Ex-Albert, le Virunga est l’un des tout premiers et plus grands parcs africains. Il a une superficie de 7 800 km², soit près du tiers du territoire rwandais. Wenzyslas, le conservateur communautaire du parc national des Virunga s’en félicite.
« Nous notons aujourd’hui moins de plaintes des paysans riverains depuis que la clôture électrique est en train d’être érigée autour du parc des Virunga… déjà à quelques mètres avant d’atteindre le fil électrifié, les animaux sont du coup électrocutés et ne savent plus franchir les limites du parc pour dévaster les cultures des riverains comme avant », a-t-il fait savoir à la presse locale. Et de poursuivre : « La clôture de séparation électrique a le mérite d’éviter des conflits entre l’Institut congolais de la conservation de la nature (ICCN) et les paysans riverains du Virunga. Non seulement les animaux du parc sont contraints de rester dans leur habitat naturel, mais également les hommes n’ont plus accès facile à l’intérieur du parc pour le détruire ».
Une précision de taille. Le courant étant alternatif, les animaux ne courent, à l’extrême, que le risque d’une électrocution passagère et dissuasive. Il semble que dans la région, le projet est très bien porté dans l’opinion et des jeunes assurent la main-d’œuvre. Dans le secteur sud du parc, où les premiers essais du courant ont été effectués, les résultats sont plutôt concluants d’après Jérôme Tanzi, membre du cadre de concertation dans le paysage Virunga (CACOPVI). Au niveau de Mikeno, le comité local de développement et de conservation (CLDC-Bwisha) rapporte de moins en moins des cas de prédation des cultures. Les rapports entre les pasteurs, les agriculteurs bordiers du parc et les gardiens de la réserve devenaient davantage sulfureux. L’an dernier, une armée d’éléphants et de buffles avait opéré une véritable ratonnade à Ishasha, apprend-on. Et l’ICCN n’aurait pas tenu ses promesses d’indemnisation des cultures ravagées par les pachydermes.
Les vichystes de Kivu
Il appert que le projet de clôture électrique fait des émules même dans l’élite kivutienne. Voilà pratiquement 25 ans que le Grand-Kivu vit dans une instabilité endémique dont les causes sont plutôt exogènes… venues d’ailleurs, fulmine ce jeune ingénieur dans le bâtiment. L’allusion au Rwanda ne fait l’ombre d’aucun doute. Stratagème sournoisement fomenté par les voisins, le climat sécuritaire est devenu si volatil qu’il a impacté celui des affaires, fait-il comprendre, avant de poursuivre : « Aujourd’hui, à Goma, les affaires qui prospèrent sont celles ayant un lien avec les banques, les assureurs, les négociants rwandais… Nous sommes à l’époque de businessmen collabos. Le gros de leur épargne loge au Rwanda… Eux-mêmes bien souvent ».

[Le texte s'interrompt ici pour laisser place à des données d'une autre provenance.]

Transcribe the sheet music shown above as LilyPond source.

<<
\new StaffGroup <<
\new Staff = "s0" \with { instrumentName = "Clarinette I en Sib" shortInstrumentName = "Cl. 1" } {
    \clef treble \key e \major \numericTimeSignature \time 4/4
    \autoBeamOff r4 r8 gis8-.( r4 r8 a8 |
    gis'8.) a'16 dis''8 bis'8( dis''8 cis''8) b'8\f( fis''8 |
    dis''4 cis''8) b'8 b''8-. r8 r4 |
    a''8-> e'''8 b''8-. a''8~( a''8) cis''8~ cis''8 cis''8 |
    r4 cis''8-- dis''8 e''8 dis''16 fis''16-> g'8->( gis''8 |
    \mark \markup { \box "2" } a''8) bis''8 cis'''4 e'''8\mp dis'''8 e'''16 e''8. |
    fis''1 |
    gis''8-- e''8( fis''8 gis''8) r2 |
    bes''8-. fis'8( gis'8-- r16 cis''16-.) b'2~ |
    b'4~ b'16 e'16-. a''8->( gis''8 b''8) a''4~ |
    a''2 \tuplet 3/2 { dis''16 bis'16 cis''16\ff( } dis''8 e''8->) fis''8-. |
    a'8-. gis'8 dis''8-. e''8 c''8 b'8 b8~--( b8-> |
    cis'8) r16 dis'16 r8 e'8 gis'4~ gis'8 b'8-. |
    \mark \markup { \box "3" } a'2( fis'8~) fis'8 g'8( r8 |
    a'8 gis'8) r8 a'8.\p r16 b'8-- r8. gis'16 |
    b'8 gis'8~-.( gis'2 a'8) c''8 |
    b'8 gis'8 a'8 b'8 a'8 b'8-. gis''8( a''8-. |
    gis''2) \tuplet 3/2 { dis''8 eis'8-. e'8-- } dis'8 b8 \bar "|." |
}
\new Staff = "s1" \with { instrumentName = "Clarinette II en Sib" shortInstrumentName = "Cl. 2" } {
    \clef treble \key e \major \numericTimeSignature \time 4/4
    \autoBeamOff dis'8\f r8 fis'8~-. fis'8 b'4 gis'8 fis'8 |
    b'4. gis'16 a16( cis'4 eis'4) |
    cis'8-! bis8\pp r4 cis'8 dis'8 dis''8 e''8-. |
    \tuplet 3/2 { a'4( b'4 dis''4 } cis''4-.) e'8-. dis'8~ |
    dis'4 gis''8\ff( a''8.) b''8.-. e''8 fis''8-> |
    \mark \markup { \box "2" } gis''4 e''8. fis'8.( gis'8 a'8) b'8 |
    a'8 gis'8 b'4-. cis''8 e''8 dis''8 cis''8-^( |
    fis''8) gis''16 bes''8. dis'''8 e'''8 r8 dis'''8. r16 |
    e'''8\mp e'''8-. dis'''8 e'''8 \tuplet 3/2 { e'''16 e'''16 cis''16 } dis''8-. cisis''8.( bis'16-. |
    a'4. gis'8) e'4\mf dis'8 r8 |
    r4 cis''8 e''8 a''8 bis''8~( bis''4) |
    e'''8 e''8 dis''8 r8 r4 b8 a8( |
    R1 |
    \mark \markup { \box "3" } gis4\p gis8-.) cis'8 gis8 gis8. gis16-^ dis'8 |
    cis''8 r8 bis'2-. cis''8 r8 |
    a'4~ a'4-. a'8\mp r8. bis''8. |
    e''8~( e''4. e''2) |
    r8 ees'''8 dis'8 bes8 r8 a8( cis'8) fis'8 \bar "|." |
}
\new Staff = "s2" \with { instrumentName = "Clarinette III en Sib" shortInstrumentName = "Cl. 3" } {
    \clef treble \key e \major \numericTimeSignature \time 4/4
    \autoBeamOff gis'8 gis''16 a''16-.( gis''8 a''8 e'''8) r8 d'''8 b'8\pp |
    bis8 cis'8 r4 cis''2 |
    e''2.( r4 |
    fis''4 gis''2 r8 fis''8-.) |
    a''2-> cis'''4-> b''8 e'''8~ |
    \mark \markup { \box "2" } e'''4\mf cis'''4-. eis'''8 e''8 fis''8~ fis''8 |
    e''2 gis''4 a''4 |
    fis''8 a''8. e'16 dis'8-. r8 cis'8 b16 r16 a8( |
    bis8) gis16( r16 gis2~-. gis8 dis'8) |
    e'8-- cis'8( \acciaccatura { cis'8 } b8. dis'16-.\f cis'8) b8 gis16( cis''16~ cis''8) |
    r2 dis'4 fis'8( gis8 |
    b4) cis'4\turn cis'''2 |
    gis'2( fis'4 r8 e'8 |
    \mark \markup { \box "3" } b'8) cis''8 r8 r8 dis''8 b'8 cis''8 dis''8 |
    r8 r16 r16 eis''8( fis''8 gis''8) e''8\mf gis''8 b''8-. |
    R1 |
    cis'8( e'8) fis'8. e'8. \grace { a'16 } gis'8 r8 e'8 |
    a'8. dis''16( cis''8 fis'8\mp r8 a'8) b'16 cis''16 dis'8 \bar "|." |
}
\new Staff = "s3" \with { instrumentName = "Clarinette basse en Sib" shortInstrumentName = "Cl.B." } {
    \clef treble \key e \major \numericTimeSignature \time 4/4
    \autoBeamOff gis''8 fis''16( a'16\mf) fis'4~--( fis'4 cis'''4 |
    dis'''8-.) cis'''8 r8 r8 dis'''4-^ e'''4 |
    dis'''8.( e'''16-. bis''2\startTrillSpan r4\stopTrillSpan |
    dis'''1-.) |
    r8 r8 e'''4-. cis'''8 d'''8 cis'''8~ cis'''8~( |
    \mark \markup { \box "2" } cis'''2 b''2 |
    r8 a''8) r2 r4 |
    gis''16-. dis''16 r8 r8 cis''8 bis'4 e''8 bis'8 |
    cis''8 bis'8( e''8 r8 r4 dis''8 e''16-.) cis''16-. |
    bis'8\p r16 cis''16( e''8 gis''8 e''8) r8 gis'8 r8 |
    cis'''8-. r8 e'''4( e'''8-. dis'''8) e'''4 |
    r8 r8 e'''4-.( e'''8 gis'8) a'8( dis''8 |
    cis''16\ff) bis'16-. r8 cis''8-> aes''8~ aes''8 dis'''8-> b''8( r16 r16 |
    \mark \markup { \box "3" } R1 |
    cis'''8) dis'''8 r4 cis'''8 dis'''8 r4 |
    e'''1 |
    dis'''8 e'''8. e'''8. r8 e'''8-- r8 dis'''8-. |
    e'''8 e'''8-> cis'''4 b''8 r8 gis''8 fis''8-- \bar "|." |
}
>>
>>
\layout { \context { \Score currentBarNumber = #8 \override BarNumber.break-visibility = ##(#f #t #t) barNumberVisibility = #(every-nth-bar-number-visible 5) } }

Naguère objet de tâtonnement et de conflit permanent, la frontière entre la RDC et le Rwanda est actuellement clairement établie avec des bornes et un no man’s land. « Cela ne suffit pas. Il faut un mur… électrique pour se sécuriser mutuellement », estime le jeune ingénieur. Pour qui, le projet du président américain Donald Trump de construire un mur entre les États-Unis et le Mexique à coût de 25 milliards de dollars (plus de trois fois le budget de la RDC) ferait jurisprudence dans les relations internationales.
« Construire un mur sur sa frontière fait dorénavant partie de l’arsenal des garanties sécuritaires internationales dont peut se prévaloir un État. La RDC en a aussi le plein droit », explique-t-il. Lors de la campagne électorale pour les présidentielles de 2006, Nzanga Mobutu s’était déclaré favorable à l’érection d’un mur entre la RDC et le Rwanda.